The sentences come four years after Barclays became the first of 11 banks and brokerages to be slapped with hefty fines for their role in the rate-fixing scandal, prompting a political backlash that forced out former chief executive Bob Diamond, an overhaul of Libor rules and the criminal inquiry.
The men had faced sentences of up to 10 years after they were each charged with one count of conspiracy to defraud by plotting to rig Libor (London interbank offered rate), a benchmark for rates on around $450tn of financial contracts and loans, between June 2005 and September 2007.

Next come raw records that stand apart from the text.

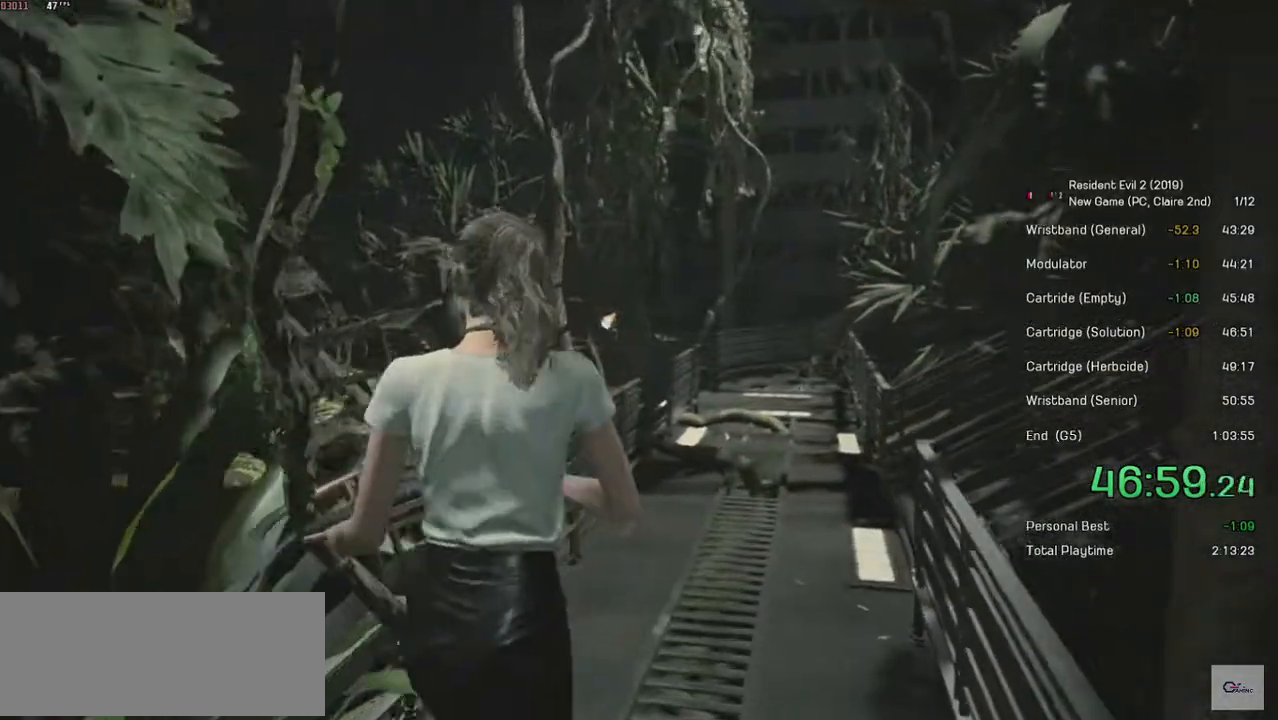
{"keys": ["shift", "w"], "mouse": [], "events": []}
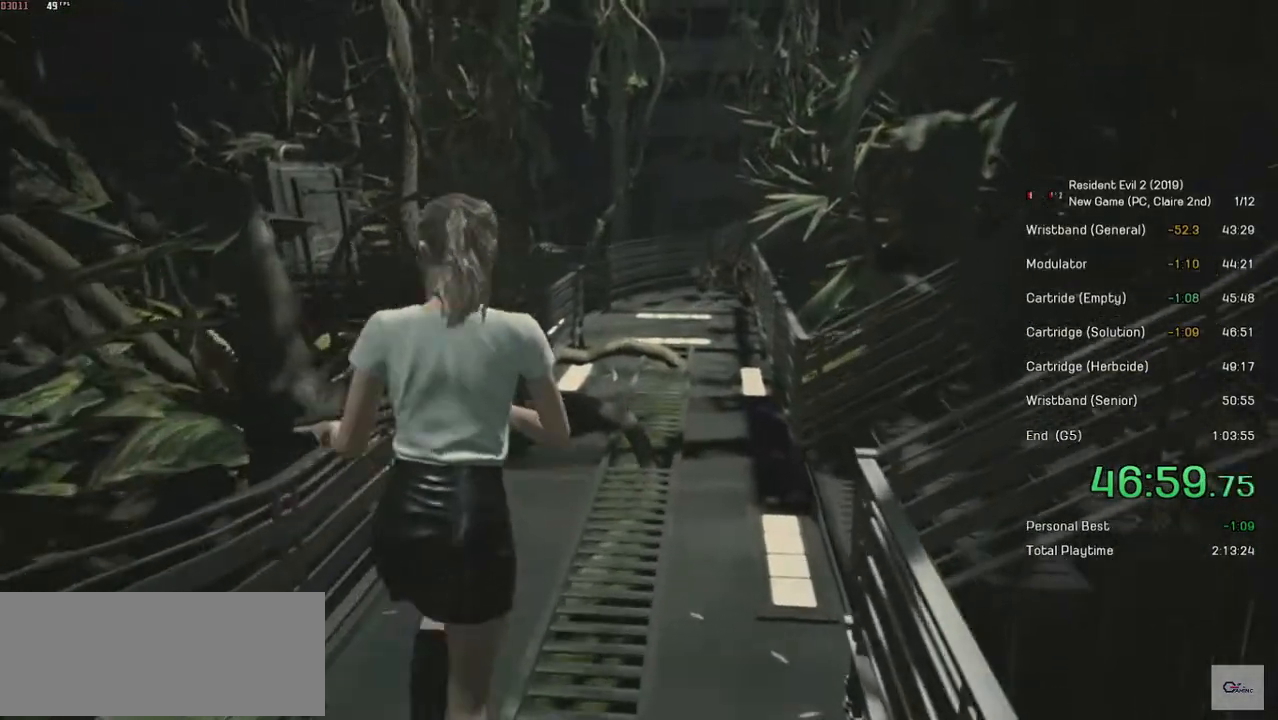
{"keys": ["shift", "w"], "mouse": [], "events": []}
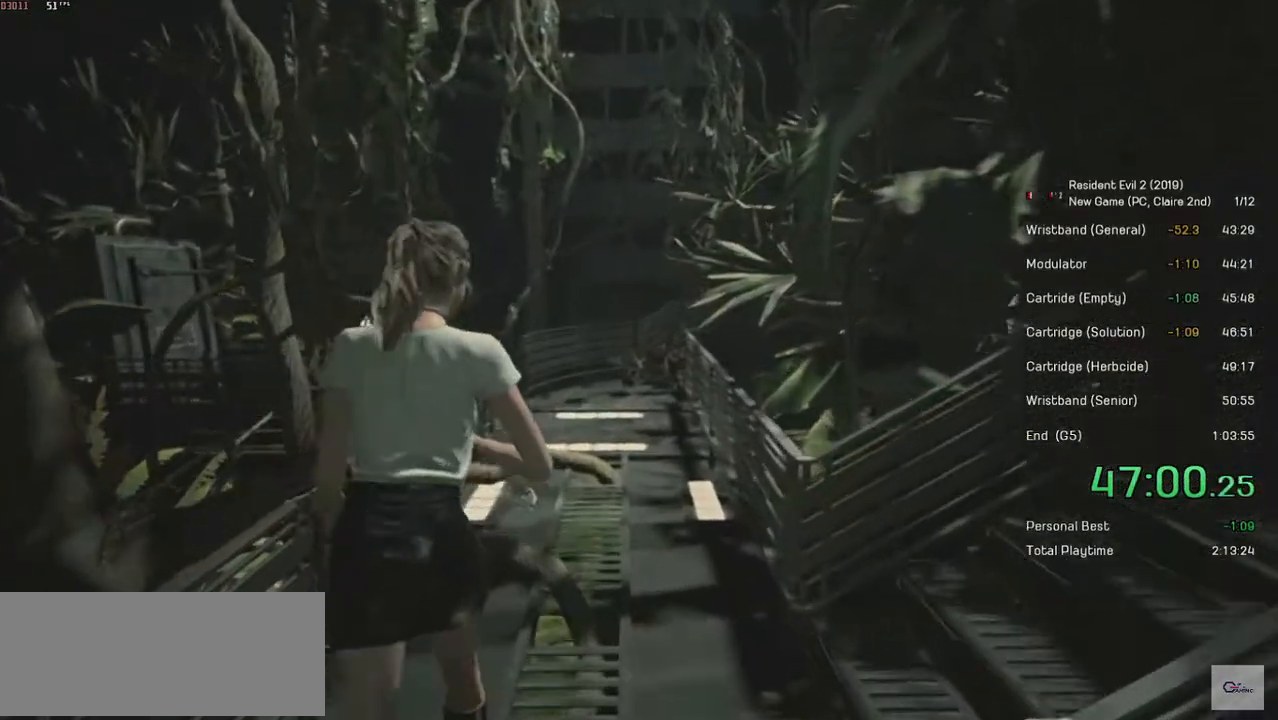
{"keys": ["shift", "w"], "mouse": [], "events": []}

But the sentences fall far short of the original 14-year jail term handed last August to Tom Hayes, a mildly autistic former UBS and Citigroup trader, in the world’s first Libor-rigging trial.
Judge Leonard accepted that the scale of Hayes’s misconduct, cast as a ringleader in a global conspiracy with staff from 10 other banks and brokerages to rig yen-denominated Libor over four years, was significantly different to the Barclays case. Hayes’ sentence was cut to 11 years on appeal and he plans a further appeal.
Two British former Rabobank bankers, Anthony Allen and Anthony Conti, were subsequently sentenced to two years and one year and a day in prison respectively in the first US Libor trial. However, Judge Leonard declined to take the comparative lightness of those US jail terms into consideration.
“The sentences for each of those convicted of Libor rigging varies significantly, which indicates that the judge has taken a highly fact-sensitive approach in each case,” said David Corker, a partner at law firm Corker Binning.
A lawyer for Pabon declined to comment. Lawyers for the other men did not immediately respond to requests for comment.